“When Jarvis went down, they asked me at the first of spring if I wanted to play [there], and I was real hesitant,” Johnson said. “And I said, ‘No, I want to stick at D-end.’”
But ultimately, he elected to make the switch.
“A couple weeks, later I was struggling at D-end, and I knew that the offense needed some help,” Johnson said. “So, I moved to tackle.”
And so far, it’s worked out well for him, as he’s now in a heated battle with fellow left tackle Donald Stephenson for the starting spot.
“It just really came natural to me, just blocking, getting that from tight end, the blocking schemes and stuff, and it just really came natural to me,” Johnson said.
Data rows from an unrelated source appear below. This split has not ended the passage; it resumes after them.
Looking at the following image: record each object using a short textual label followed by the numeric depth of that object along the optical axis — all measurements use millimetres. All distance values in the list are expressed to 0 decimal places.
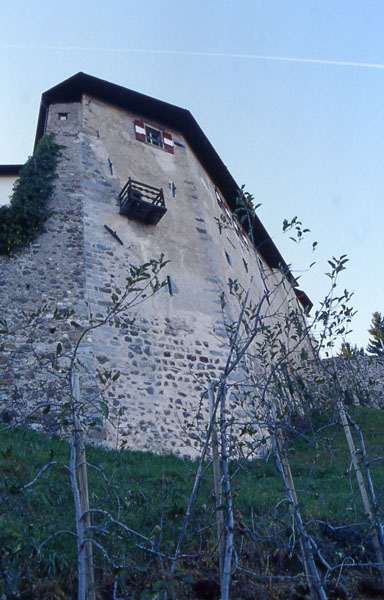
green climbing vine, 10492
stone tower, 9461
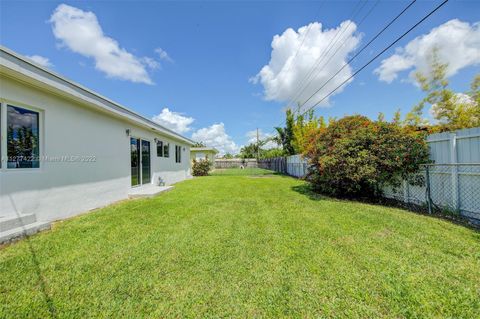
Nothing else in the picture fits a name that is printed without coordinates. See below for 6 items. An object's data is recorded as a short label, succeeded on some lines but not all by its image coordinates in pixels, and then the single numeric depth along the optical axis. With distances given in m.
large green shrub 5.40
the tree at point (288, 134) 19.98
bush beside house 18.44
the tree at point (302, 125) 16.45
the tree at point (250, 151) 49.97
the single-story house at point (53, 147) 3.60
Teammates have even noticed the smoothness of his transition to the O-line.
“He’s played like three different positions, but he’s looking pretty good,” Stephenson said. “He’s learning every day, getting better every day, keeping me on my toes. So, you know, I appreciate it and keeping me working hard.”
Fellow left side offensive lineman, guard Gabe Ikard, added onto that.
“He’s done what he needs to do to get on the field,” Ikard said. “I mean, the kid is unbelievably athletic, still probably around like maybe--he definitely runs under 4-8 probably. The kid can fly and has like a 10-foot-3 broad jump. His numbers are ridiculous. He’s like a superhuman person.”
Quarterback Landry Jones also commented about his athleticism.
“Yeah, Lane came in as a tight end and then kept gaining weight, started bouncing around to different positions,” Jones said. “He’s just so athletic, you try to find a spot for him on the field. I mean, he’s 300 pounds now but still runs like 4-6, 4-7, you know, so you got to find a spot for that guy on the field.”
And that’s what the coaching staff appears to be doing right now.
“Today, actually he moved into splitting time at the starting position for us at left tackle, so he’s progressed really well,” offensive tackles/tight ends coach Bruce Kittle said recently after practice. “He’s in quite a battle. Really the top three guys there will be Daryl Williams at the right and Donny Stephenson and then Lane on the left, and so probably two of those three guys will be our starters.
“But Lane’s progressed really well, doing everything we’ve asked. He just hasn’t had a lot of reps at that position, so with all our zone stuff and that every day he’s getting better, aiming points, footwork, locking out his pass pros, improving, so I feel like he’s right on pace where he should be to help us.”
All that stuff is what Johnson said is the most challenging part about the position switch.
“Just the defenses, the blitzes they bring, stuff like that, pass protection [is the most difficult part],” Johnson said.
And what else?
“Probably just eating, it’s just weird having this new body and buying new clothes last year,” Johnson said. “Now, they don’t even fit. It’s just been weird. I see myself as a big guy. I mean, it’s not sort of an athlete, quarterback type, so that’s probably been the [most difficult part].”
Of course, what stands him out is exactly what has made this transition so simple for him: his versatility.
As a high schooler, Johnson played quarterback and did so even for a year of junior college at Kilgore, where he completed 32-of-61 attempts for 510 yards and three touchdowns, as well as rushing for a touchdown.
Then, he moved to tight end, where he was recruited by OU before switching to defensive end.
Now, it’s this step.
“Well, quarterback, it was [my] position in high school into college and sort of moved past that,” Johnson recalled. “Then, going from tight end to D-end, I mean, the coaches knew I had athletic ability. They just really wanted to, you know, see what I could bring, you know, the best to the team.”
Throughout all this, he claims one thing that goes along with all that.
“As long as I’m getting on the field, [I’ll be happy],” Johnson said. “I mean, if I start, I start. But really I’m just looking forward to playing, you know, getting on the field, getting some experience and getting used to the tackle position, just giving everything I have.”
Ikard, who echoed the rest of the team’s sentiments about him, insists that won’t be a problem.
“I mean, he’s getting everything figured out on the field and he’s going to be on the field,” Ikard said. “He’s going to be rotating, maybe even starting if it comes to that. But he’s done a great job doing what he needs to do strength wise, size wise to get on the field and play as a lineman.”
For that, the Sooners are thankful.
At the very least, the offensive line’s depth just got that much better.